Certainly, the demand for a review of the role of the Attorney General has been heightened as a result of the controversy surrounding the decision to go to war in Iraq, the cash for honours inquiry and the discontinuance of the Al Yamamah arms inquiry. Over Iraq the controversy was caused not only by the almost unprecedented disclosure of the Attorney’s legal opinion a matter of days before the war on 17 March, 2003, but also that an earlier (leaked) opinion of 7 March that year apparently showed his opinions to have been initially more equivocal. This discrepancy between the two documents, unsurprisingly fuelled claims that the Attorney had changed his mind between these two dates because of political pressure from inside government, though he has denied such claims.
Much of the controversy has been due to the secrecy that has surrounded the role of Attorney General and the advice that he has given to government. He/she is often called upon to offer legal advice either in writing (via a formal opinion or by writing a letter) or orally (for example, during a Cabinet meeting). And yet despite this, the Attorney’s advisory role is, because of a Law Officer’s Convention, perhaps the least transparent. The need for secrecy, however, means open advice is simply not a viable option.

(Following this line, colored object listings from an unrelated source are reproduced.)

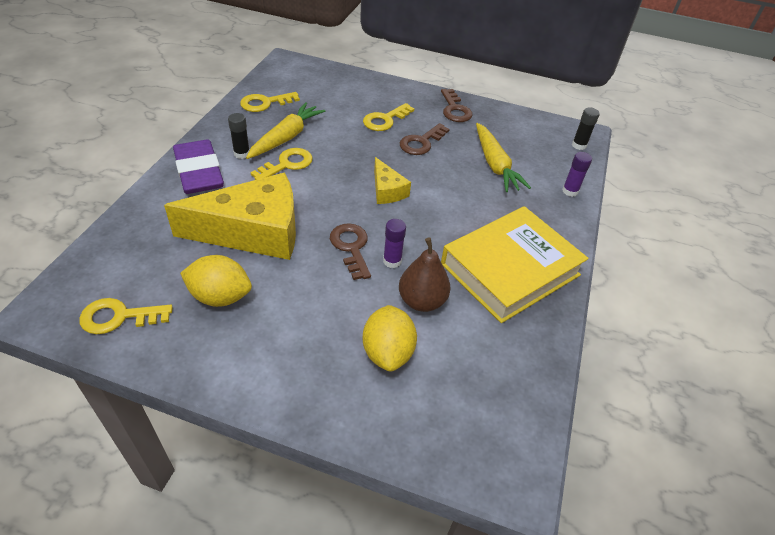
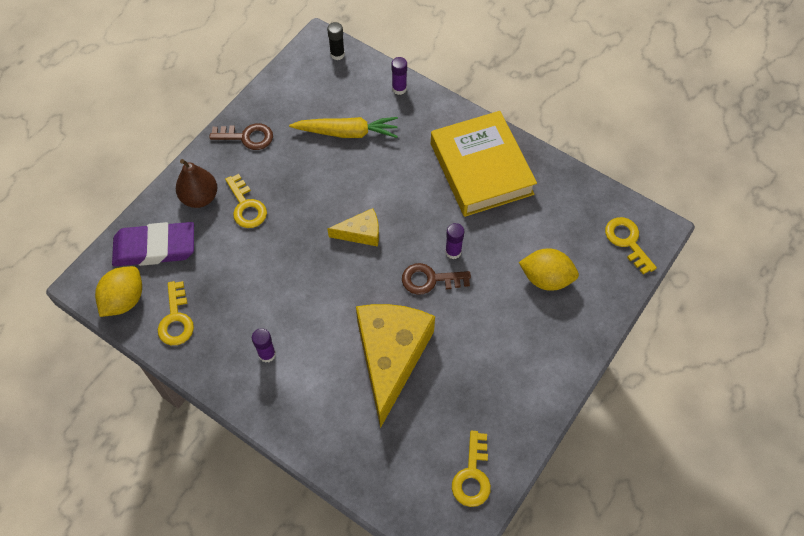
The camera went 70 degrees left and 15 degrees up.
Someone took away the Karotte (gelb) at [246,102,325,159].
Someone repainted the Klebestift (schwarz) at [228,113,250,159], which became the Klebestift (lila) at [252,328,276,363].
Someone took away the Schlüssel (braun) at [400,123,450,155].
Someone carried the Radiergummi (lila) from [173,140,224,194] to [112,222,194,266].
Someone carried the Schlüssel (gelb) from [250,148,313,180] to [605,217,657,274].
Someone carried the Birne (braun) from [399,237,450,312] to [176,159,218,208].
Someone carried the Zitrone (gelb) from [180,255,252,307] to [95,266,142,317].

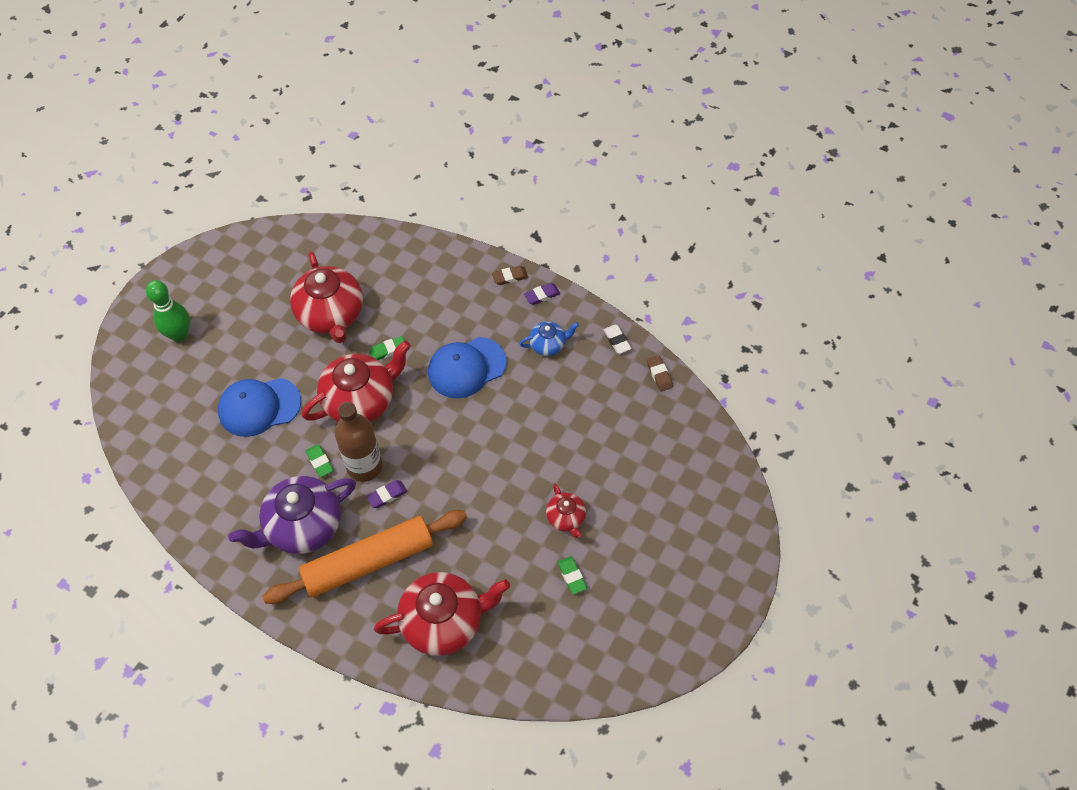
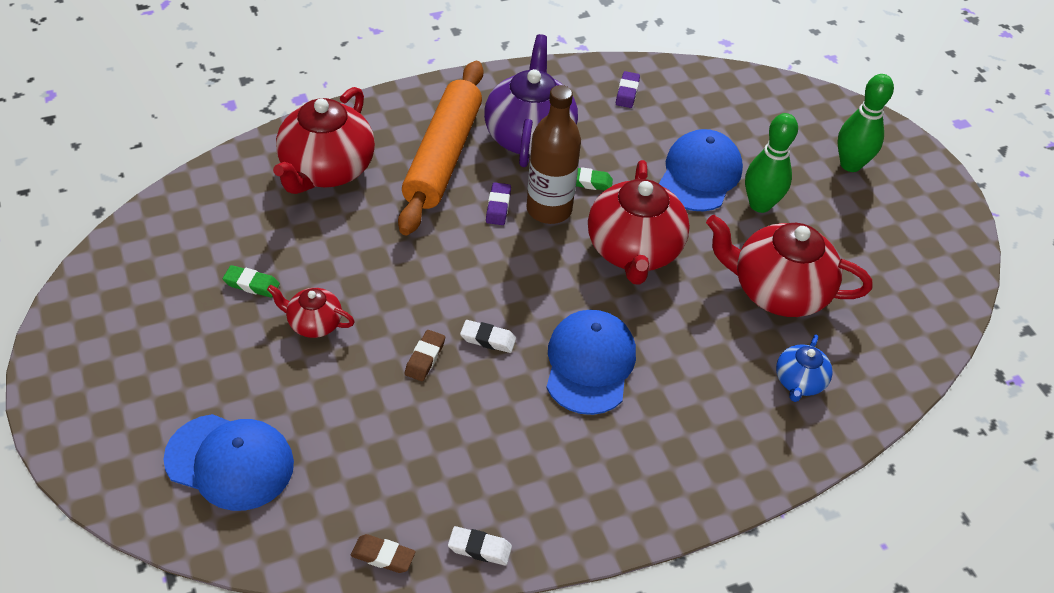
The camera went 125 degrees right and 10 degrees down.
Someone carried the Radiergummi (braun) from [492,266,528,285] to [405,330,445,381].
Someone carried the Radiergummi (lila) from [524,283,560,305] to [616,71,640,108].
Someone carried the Teekanne (blau) from [519,321,579,356] to [776,335,833,402].
Someone took away the Radiergummi (grün) at [369,336,404,360].
Someone put down the Bowlingkegel (grün) at [745,113,798,213].
Someone put down the Radiergummi (weiß) at [460,320,516,353].
Someone put down the Kappe (blau) at [163,414,294,511].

The law states that the Attorney General has “superintendence” over the Director of Public Prosecutions, the director of the Serious Fraud Office (SFO) and the equivalent in Her Majesty’s Revenue & Customs. But the legislation fails to explain what the word means, or the way in which the relationship between the parties works. For example, in relation to the Al Yamamah arms inquiry, why did the Attorney General take the decision in the December 2005 and September 2006 Shawcross exercises and yet the director of the SFO took responsibility for the decision in the December 2006 Shawcross exercise? It would be helpful to have a more concrete definition of the Attorney General’s role that could have practical application. However, at the same time, it is imperative that any such definition should allow for the flexibility which is required for the Attorney General to fulfil his many functions.
As the chief Law Officer of the Crown, the Attorney General is currently the Crown’s principal legal adviser, with ministerial responsibility for areas of criminal and civil justice, as well as exercising certain functions as guardian of the public interest. However, the past few months have seen an increasingly high barrage of disparaging remarks regarding this role. The Government says it will deal with this by implementing a series of reforms to alter radically the function of the Attorney General. I, as well as fellow members of the Conservative Party, am concerned that any wide-sweeping changes could result ultimately in more harm than good.
It is indeed the case that the Attorney General has a variety of roles and thus possesses a number of different ‘hats’. This puts him in a curious and sometimes controversial position, as Lord Goldsmith put it: “at an intersection point between politics and the law [who fulfils] a role as Government minister, legal adviser, prosecutor and upholder of the public interest”.
Some people have argued that any politically-appointed Attorney General is unable to separate the role of guardian of the public interest and independent minded legal adviser from that of political minister. To perform the former task, so the argument goes, the Attorney General should remain detached from the day-to-day fray of politics and therefore not be a parliamentarian. Yet the latter role requires the Attorney General to engage in party politics. Accordingly, the conflicts inherent in the role are such that constitutional reform demands that the roles be split.
We will therefore need to be very careful that that any changes to the role of the Attorney General are aimed at resolving the problems rather than instituting reform for its own sake. The Government says it is fully committed to enhancing public confidence and trust in the office of Attorney General in the aftermath of recent events. This is an admirable objective. However, it is important to consider the effect of the reform rather than simply assuming that all change is a good thing.
A situation where the Attorney General continues to be the in-house lawyer of government but ceases to be a Member of Parliament or the House of Lords would only reduce his accountability to Parliament. This, I fear, could result in an Attorney General with little understanding of the inner workings of Parliament and possibly with greater partisan allegiance to the Government than currently exists with the post being awarded to the members of the two Houses of Parliament.
We must remember that while there are potential dangers of partisanship in the current role, there are also great strengths in having law officers with a deep understanding of the Government’s thought processes. Furthermore, the current constitutional position is that, ultimately, the Attorney’s responsibility is to the Crown rather than to politicians.
The issue of reform is not just a question of defining the Attorney General’s role’s by a series of constitutional changes that look good on paper. This is something that must translate into a practical working system that commands the respect of the public. The Conservative Party is not closed to reform per se – but we shall need to be convinced that any alternative is going to improve what currently exists.